• INFORMATION SHOWN:
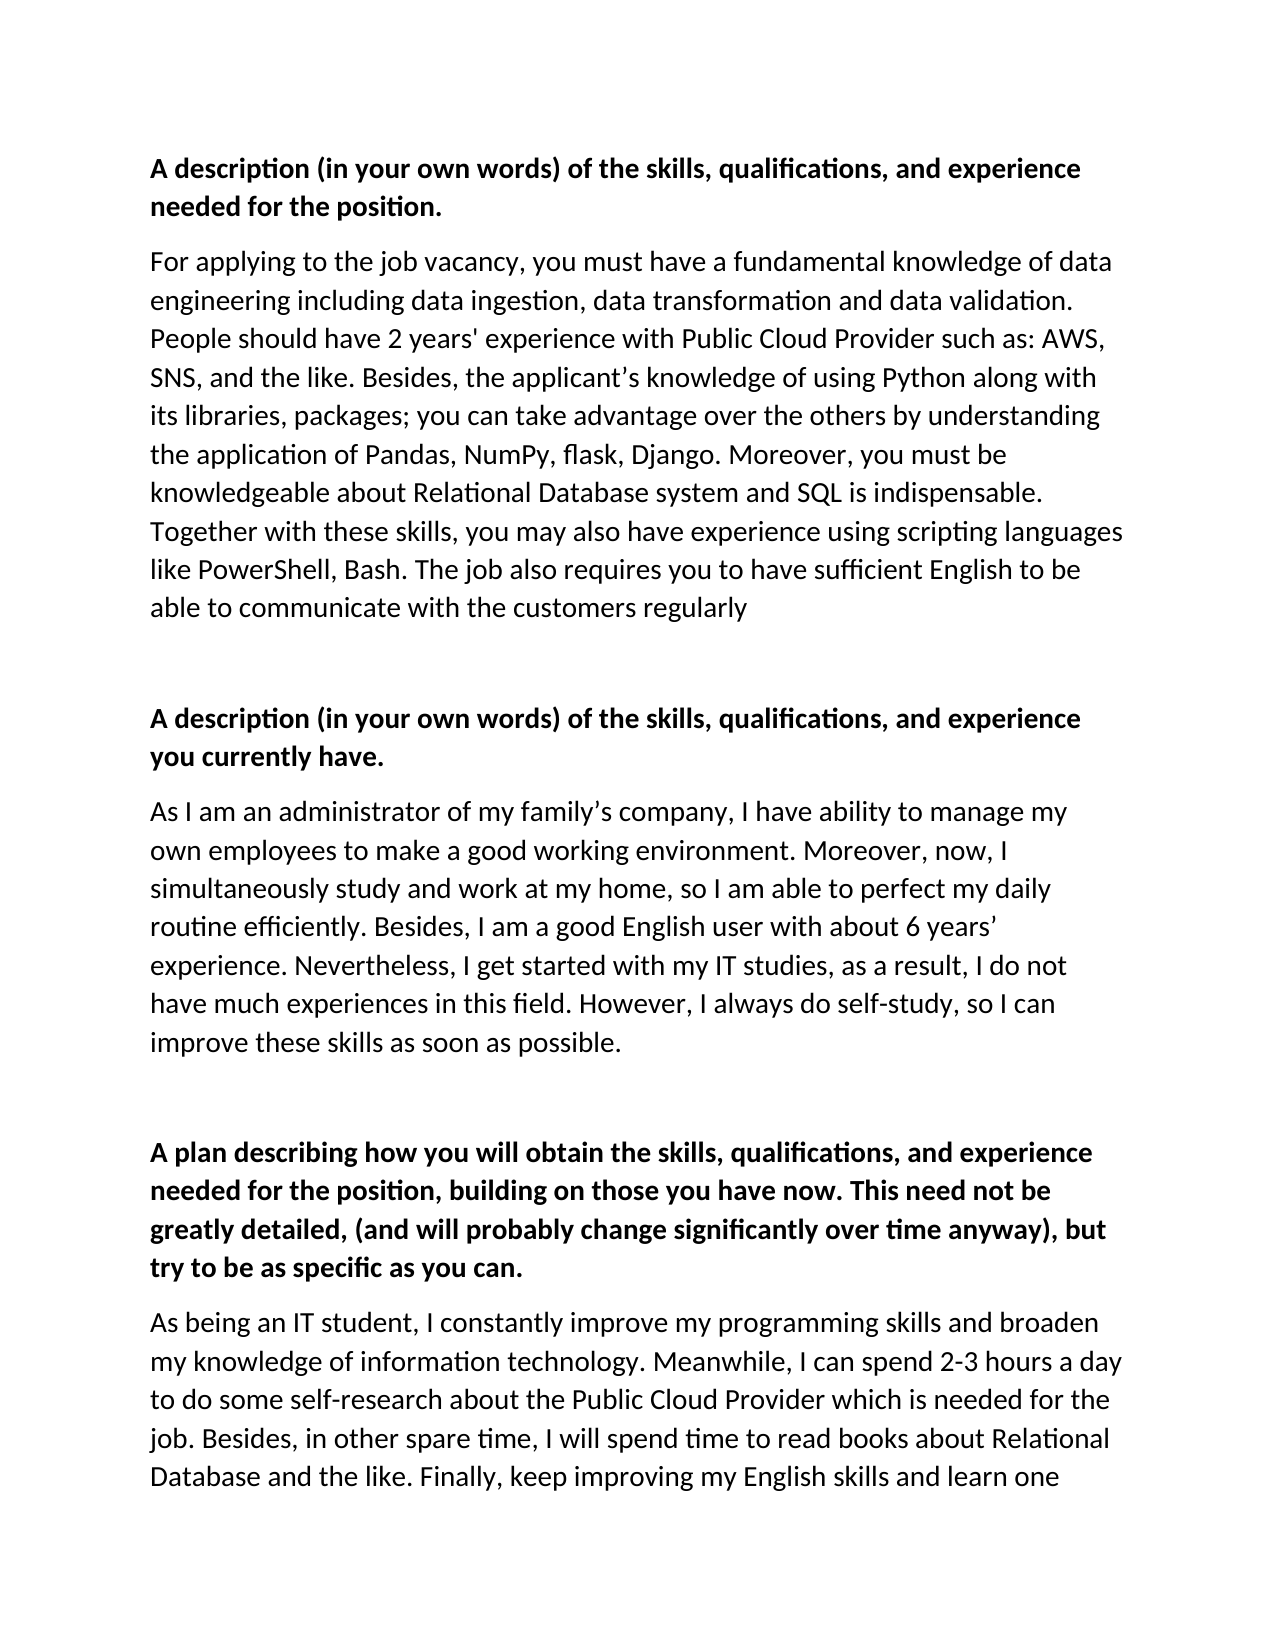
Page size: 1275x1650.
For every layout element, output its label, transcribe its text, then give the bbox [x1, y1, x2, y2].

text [150, 1304, 1125, 1494]
text A description (in your own words) of the skills, qualifications, and experience needed for the position. [150, 150, 1125, 224]
text A plan describing how you will obtain the skills, qualifications, and experience needed for the position, building on those you have now. This need not be greatly detailed, (and will probably change significantly over time anyway), but try to be as specific as you can. [150, 1134, 1125, 1285]
text For applying to the job vacancy, you must have a fundamental knowledge of data engineering including data ingestion, data transformation and data validation. People should have 2 years' experience with Public Cloud Provider such as: AWS, SNS, and the like. Besides, the applicant’s knowledge of using Python along with its libraries, packages; you can take advantage over the others by understanding the application of Pandas, NumPy, flask, Django. Moreover, you must be knowledgeable about Relational Database system and SQL is indispensable. Together with these skills, you may also have experience using scripting languages like PowerShell, Bash. The job also requires you to have sufficient English to be able to communicate with the customers regularly [150, 243, 1125, 625]
text A description (in your own words) of the skills, qualifications, and experience you currently have. [150, 700, 1125, 774]
text As I am an administrator of my family’s company, I have ability to manage my own employees to make a good working environment. Moreover, now, I simultaneously study and work at my home, so I am able to perfect my daily routine efficiently. Besides, I am a good English user with about 6 years’ experience. Nevertheless, I get started with my IT studies, as a result, I do not have much experiences in this field. However, I always do self-study, so I can improve these skills as soon as possible. [150, 793, 1125, 1059]
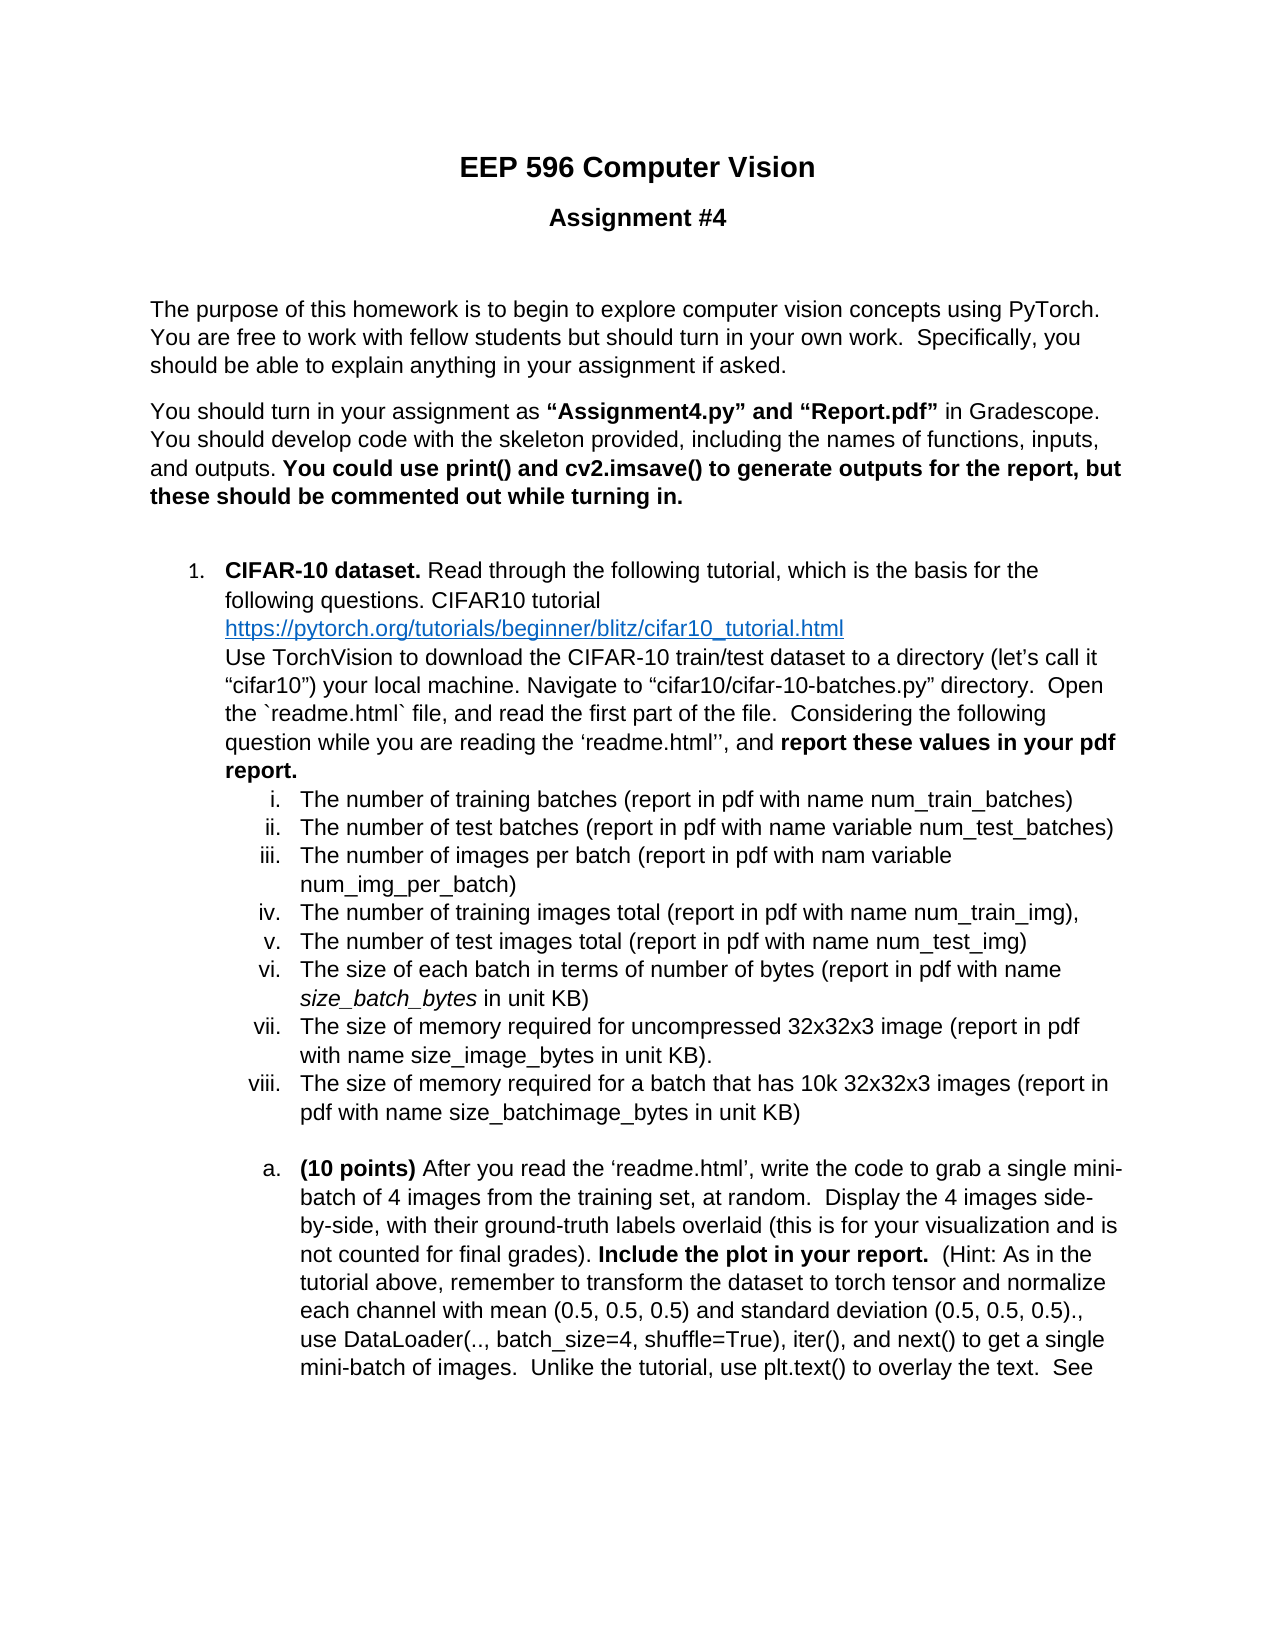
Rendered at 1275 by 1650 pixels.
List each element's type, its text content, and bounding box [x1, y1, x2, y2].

text Use TorchVision to download the CIFAR-10 train/test dataset to a directory (let’s call it “cifar10”) your local machine. Navigate to “cifar10/cifar-10-batches.py” directory. Open the `readme.html` file, and read the first part of the file. Considering the following question while you are reading the ‘readme.html’’, and report these values in your pdf report. [225, 643, 1125, 783]
text The purpose of this homework is to begin to explore computer vision concepts using PyTorch. You are free to work with fellow students but should turn in your own work. Specifically, you should be able to explain anything in your assignment if asked. [150, 296, 1125, 379]
list The number of test images total (report in pdf with name num_test_img) [281, 928, 1125, 954]
list The size of each batch in terms of number of bytes (report in pdf with name size_batch_bytes in unit KB) [281, 956, 1125, 1011]
text EEP 596 Computer Vision [150, 150, 1125, 183]
text Assignment #4 [150, 203, 1125, 232]
list The number of training batches (report in pdf with name num_train_batches) [281, 786, 1125, 812]
list The number of images per batch (report in pdf with nam variable num_img_per_batch) [281, 842, 1125, 897]
list The number of test batches (report in pdf with name variable num_test_batches) [281, 814, 1125, 840]
list The number of training images total (report in pdf with name num_train_img), [281, 899, 1125, 926]
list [262, 1155, 1125, 1381]
list The size of memory required for a batch that has 10k 32x32x3 images (report in pdf with name size_batchimage_bytes in unit KB) [281, 1070, 1125, 1125]
list CIFAR-10 dataset. Read through the following tutorial, which is the basis for the following questions. CIFAR10 tutorial https://pytorch.org/tutorials/beginner/blitz/cifar10_tutorial.html [187, 556, 1125, 641]
text You should turn in your assignment as “Assignment4.py” and “Report.pdf” in Gradescope. You should develop code with the skeleton provided, including the names of functions, inputs, and outputs. You could use print() and cv2.imsave() to generate outputs for the report, but these should be commented out while turning in. [150, 398, 1125, 509]
list The size of memory required for uncompressed 32x32x3 image (report in pdf with name size_image_bytes in unit KB). [281, 1013, 1125, 1068]
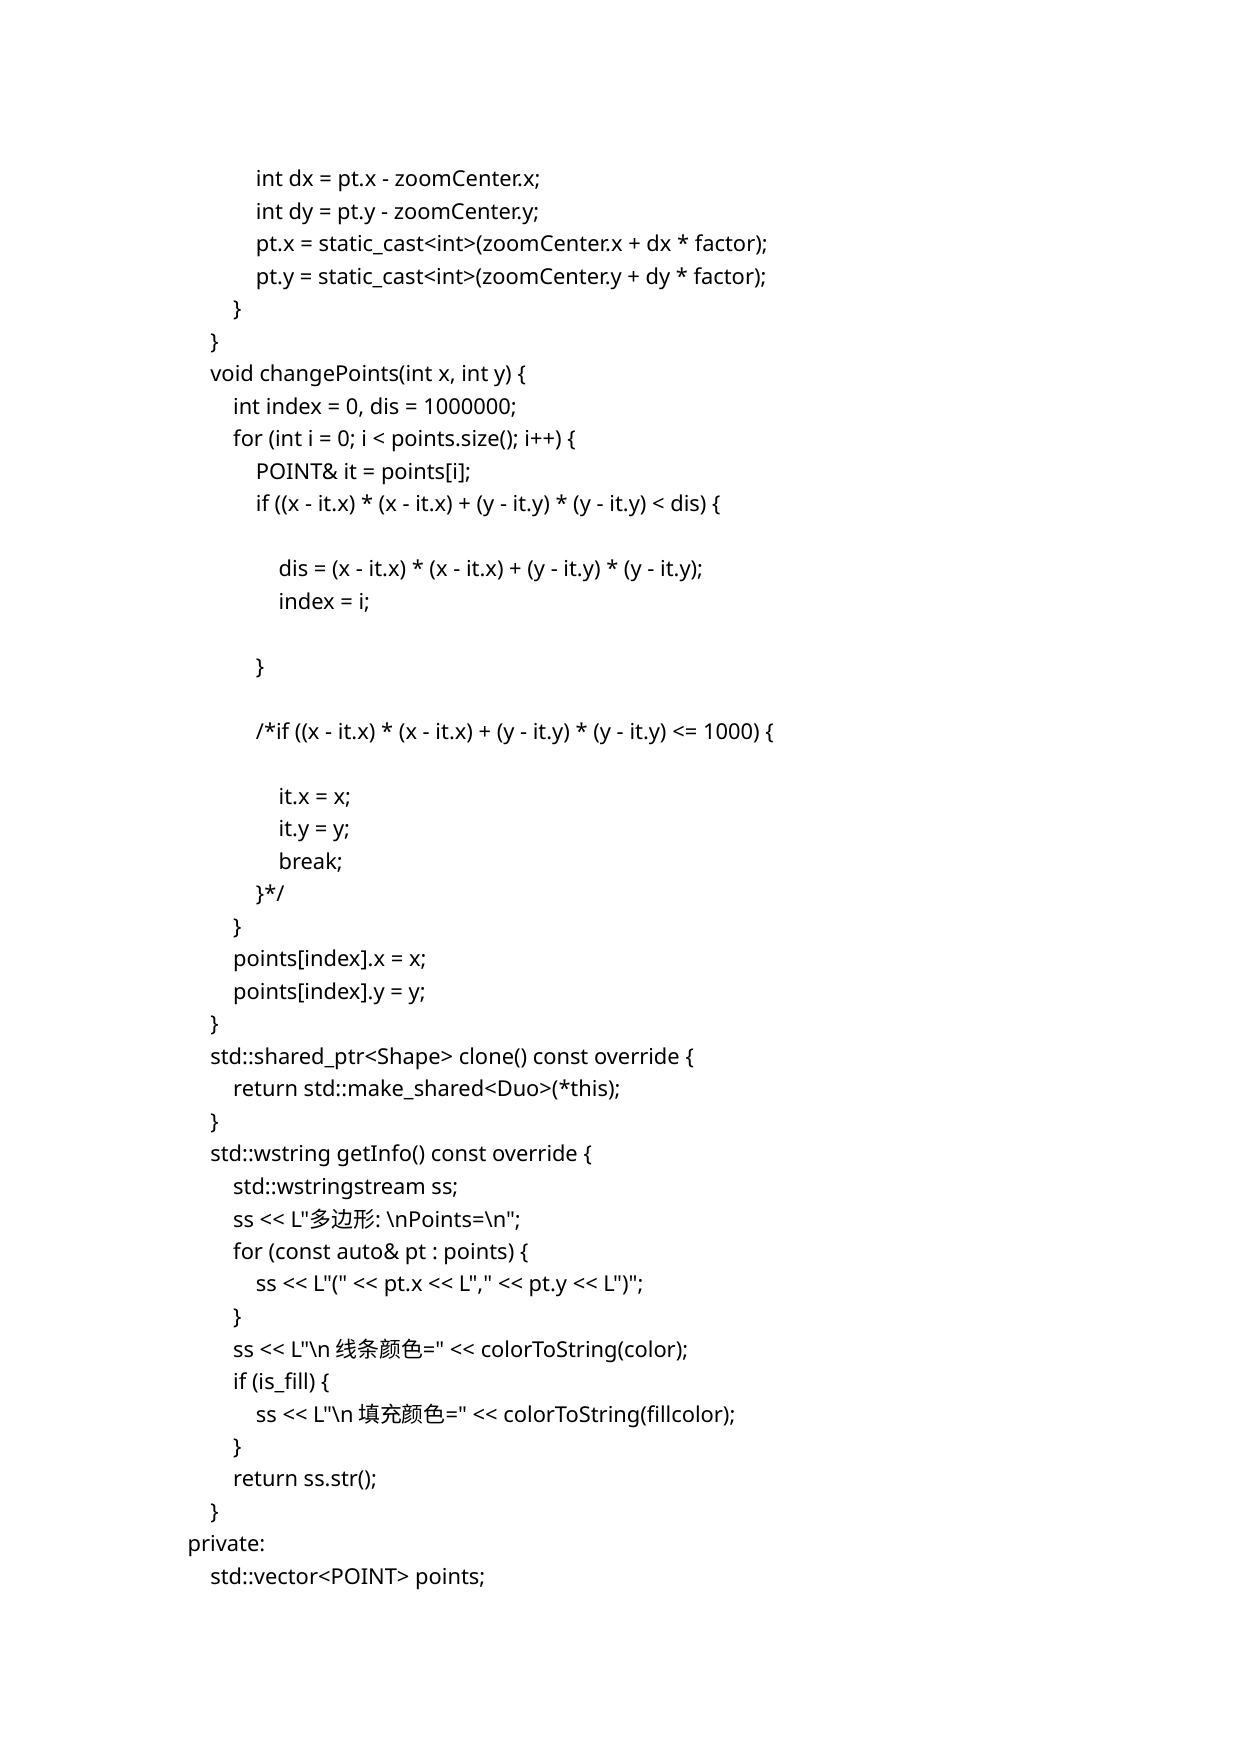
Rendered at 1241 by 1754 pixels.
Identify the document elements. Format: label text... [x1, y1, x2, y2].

• TASK DETAILS:
Please give the number of lines in the entries that contain the word "images", and nothing besides it.

• THE COMPLETED TASK:
4